Task directions
Pick out every line in the listing below that contains the string "valutarlo", matching case exactly.

Records supplied
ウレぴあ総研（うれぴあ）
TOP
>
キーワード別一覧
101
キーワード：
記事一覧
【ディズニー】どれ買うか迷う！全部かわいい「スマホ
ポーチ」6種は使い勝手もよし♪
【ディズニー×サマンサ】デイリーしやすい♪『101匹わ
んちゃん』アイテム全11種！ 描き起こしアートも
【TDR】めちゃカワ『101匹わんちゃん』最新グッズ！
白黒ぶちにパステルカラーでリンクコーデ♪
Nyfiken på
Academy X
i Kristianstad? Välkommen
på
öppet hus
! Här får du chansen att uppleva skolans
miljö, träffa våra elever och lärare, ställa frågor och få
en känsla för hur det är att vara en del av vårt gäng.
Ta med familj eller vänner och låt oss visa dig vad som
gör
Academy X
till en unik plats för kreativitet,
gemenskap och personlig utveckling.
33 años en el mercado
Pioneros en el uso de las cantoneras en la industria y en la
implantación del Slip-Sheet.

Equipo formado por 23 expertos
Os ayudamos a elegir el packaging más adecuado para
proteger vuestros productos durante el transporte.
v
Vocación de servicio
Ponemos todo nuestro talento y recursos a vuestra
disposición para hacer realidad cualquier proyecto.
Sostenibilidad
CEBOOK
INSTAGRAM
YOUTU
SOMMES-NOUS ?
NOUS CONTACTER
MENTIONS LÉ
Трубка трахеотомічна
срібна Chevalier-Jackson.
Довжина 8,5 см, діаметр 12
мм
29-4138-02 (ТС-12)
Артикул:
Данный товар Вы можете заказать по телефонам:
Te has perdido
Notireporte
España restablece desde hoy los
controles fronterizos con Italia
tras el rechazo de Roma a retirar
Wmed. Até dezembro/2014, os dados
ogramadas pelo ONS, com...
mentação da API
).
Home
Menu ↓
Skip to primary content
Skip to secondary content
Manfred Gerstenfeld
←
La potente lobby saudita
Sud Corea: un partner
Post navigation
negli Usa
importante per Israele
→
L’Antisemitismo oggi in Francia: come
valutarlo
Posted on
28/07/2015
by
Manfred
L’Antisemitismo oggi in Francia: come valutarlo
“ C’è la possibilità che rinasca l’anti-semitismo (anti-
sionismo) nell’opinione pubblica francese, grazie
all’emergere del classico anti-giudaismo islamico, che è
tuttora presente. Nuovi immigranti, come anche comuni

Output
valutarlo
L’Antisemitismo oggi in Francia: come valutarlo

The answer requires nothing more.